15 of 20 people found the following review helpful.
A Great Cartoonist Gets His Due
By Jeet Heer
Walt Kelly was one of the greatest cartoonists that America ever produced and we've long needed a smart study to gauge his achievements and place his work in context. Kerry Soper's We Go Pogo more than lives up to those demands. It explains why Kelly's Pogo made such a huge impact in the postwar years and the way the strip transformed newspaper comics, creating a new space for politically-incisive satire.
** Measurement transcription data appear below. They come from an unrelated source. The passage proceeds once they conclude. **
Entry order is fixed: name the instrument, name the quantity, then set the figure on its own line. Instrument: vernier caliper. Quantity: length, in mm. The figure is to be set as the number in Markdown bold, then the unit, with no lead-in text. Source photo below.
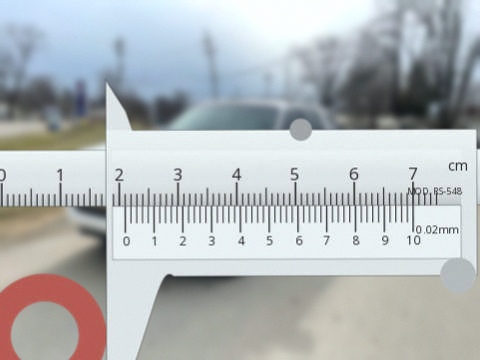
**21.0** mm
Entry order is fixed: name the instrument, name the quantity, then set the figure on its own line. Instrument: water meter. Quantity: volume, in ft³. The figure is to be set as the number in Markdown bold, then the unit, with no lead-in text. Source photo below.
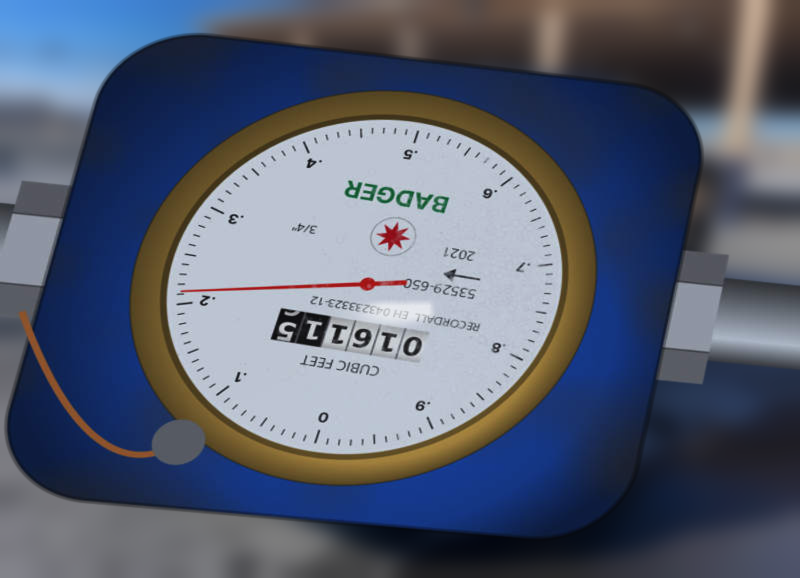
**16115.21** ft³
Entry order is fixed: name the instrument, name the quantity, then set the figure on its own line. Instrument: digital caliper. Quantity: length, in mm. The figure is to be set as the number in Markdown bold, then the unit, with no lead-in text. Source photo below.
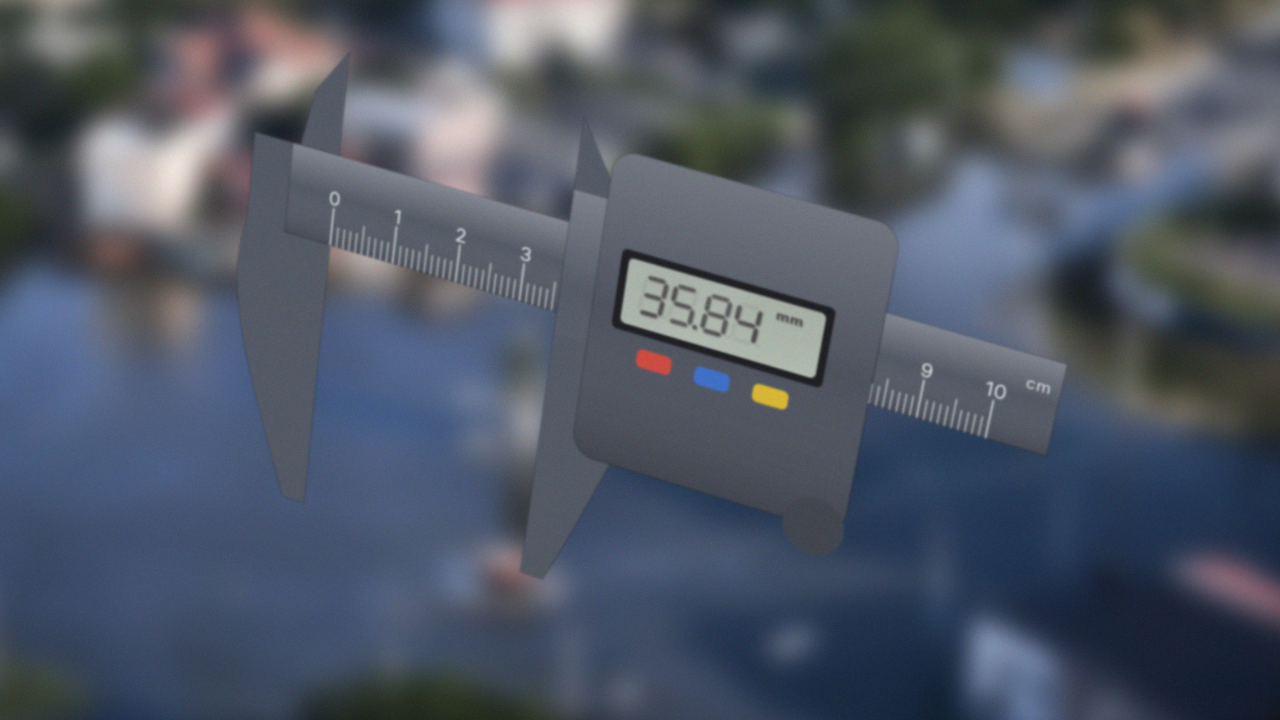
**35.84** mm
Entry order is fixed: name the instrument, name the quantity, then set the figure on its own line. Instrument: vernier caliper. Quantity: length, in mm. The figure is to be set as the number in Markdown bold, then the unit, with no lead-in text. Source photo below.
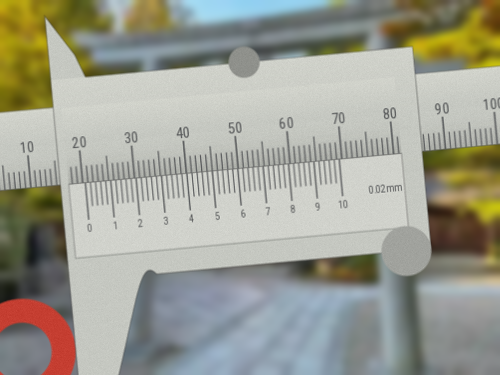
**20.5** mm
One of the earlier reviewers seems to have gotten his underwear in a snit because Soper discusses the racism and sexism of the early 20th century America that formed Kelly. But to deny the existence of evils like racism and sexism is to be untrue to Kelly's own legacy of political bravery. He stood apart from most cartoonists because of the political courage that led him to attack McCarthyism, the Klan, Richard Nixon, Spiro Agnew and other noxious ideologies and political figures.
The race issue is particularly interesting because Kelly, as Soper shows in fascinating detail, went through an important evolution. Kelly came of age during a time when minstrel shows and blackface were commonplace, and he used some of these stereotypes in his comics. But during World War Two he became more sensitive to racial politics and transformed the character Buckwheat in Our Gang from being a minstrel stereotype into a rounded character fully the equal to his white friends. And of course, Kelly championed civil rights in Pogo. I, for one, find the story of Kelly's evolution fascinating and even inspiring, but there seem to be those who want to paint an anodyne, idealized picture of Kelly that divorces him from his historical context. To folks like that, I would just say that you're not the type to appreciated Kelly's political charged satire in the first place.
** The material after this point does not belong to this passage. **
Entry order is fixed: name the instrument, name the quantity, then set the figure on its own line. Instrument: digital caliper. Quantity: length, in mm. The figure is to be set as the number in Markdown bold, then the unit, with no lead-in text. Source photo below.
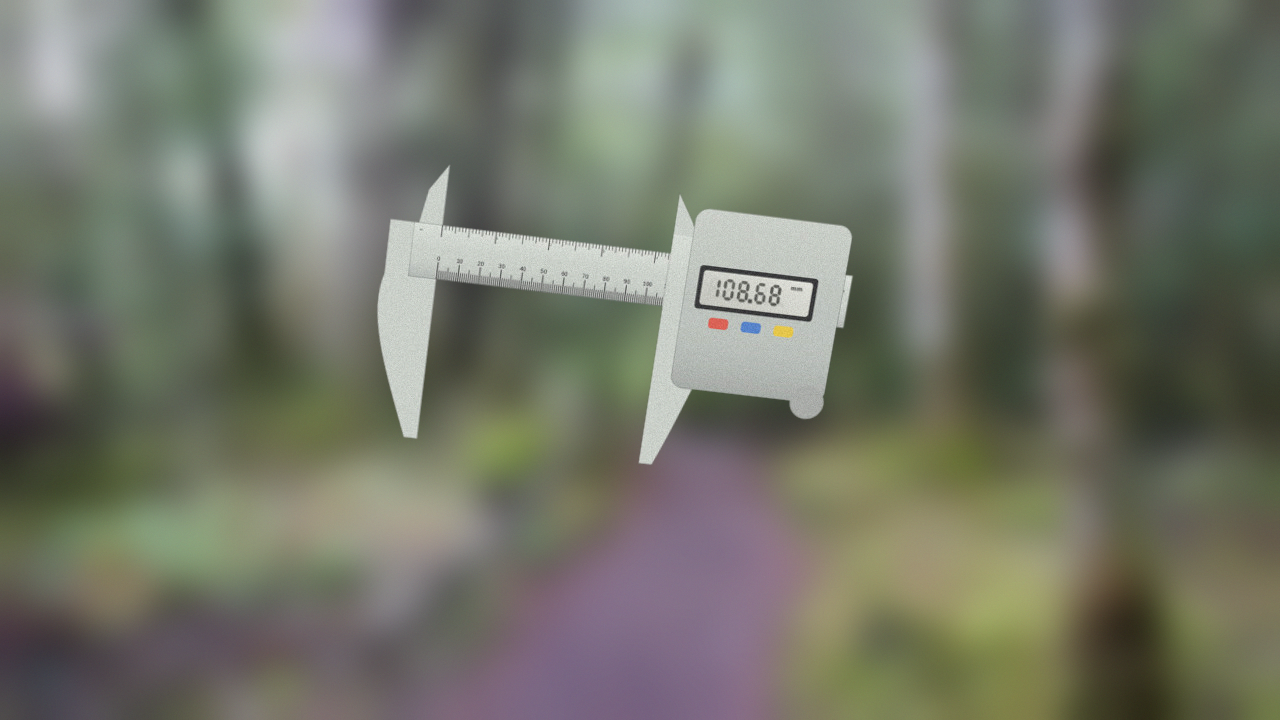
**108.68** mm
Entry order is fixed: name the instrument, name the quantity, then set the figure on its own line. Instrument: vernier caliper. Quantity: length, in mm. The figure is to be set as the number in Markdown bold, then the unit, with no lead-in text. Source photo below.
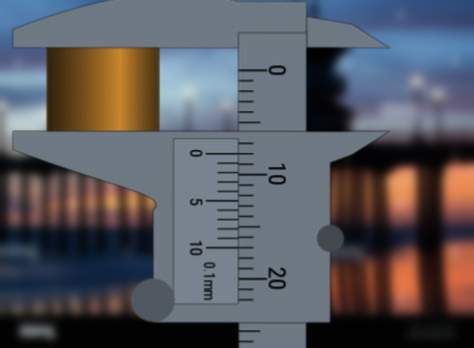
**8.0** mm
2 of 2 people found the following review helpful.
I Goper Soper
By Frank Stoaks
Simply put Kerry D. Soper has done a great job with this book.
Pogo is undoubtedly one of the great newspaper strips of the 20th century. In this book, Soper explores the work of Walt Kelly and makes a convincing case for why Pogo should be highly regarded without going into fanboy hagiography (a problem that a lot of books on comics/newspaper comics have).
Since this is a book published by a University Press, I was somewhat concerned that I would find this book too esoteric for me to understand as I haven't studied English or anything related to literature/cartooning since I was in high-school. I needn't have worried. The book explores Pogo using academic concepts but is written in a manner which is accessible enough so even a layman like me can understand it. I especially enjoyed Soper's discussions of race and gender in Pogo, how in the sixties Kelly's artistic style was going out of fashion and the comparison between Pogo and Lil Abner (a newspaper strip by Kelly's friend and contemporary Al Capp). Moreover, even though this book is in no way a biography, there are some really fascinating facts about Walt Kelly's life sprinkled throughout it.
Soper has done the comics community a great service by writing this book. It taught me so much about Pogo, comic strips and american popular culture. If you enjoy this I heartily recommend the other books in the University of Mississippi's Great Comics Artists Series which includes books on Jack Kirby, Chris Ware, Osamu Tezuka, Winsor McCay and many, many more.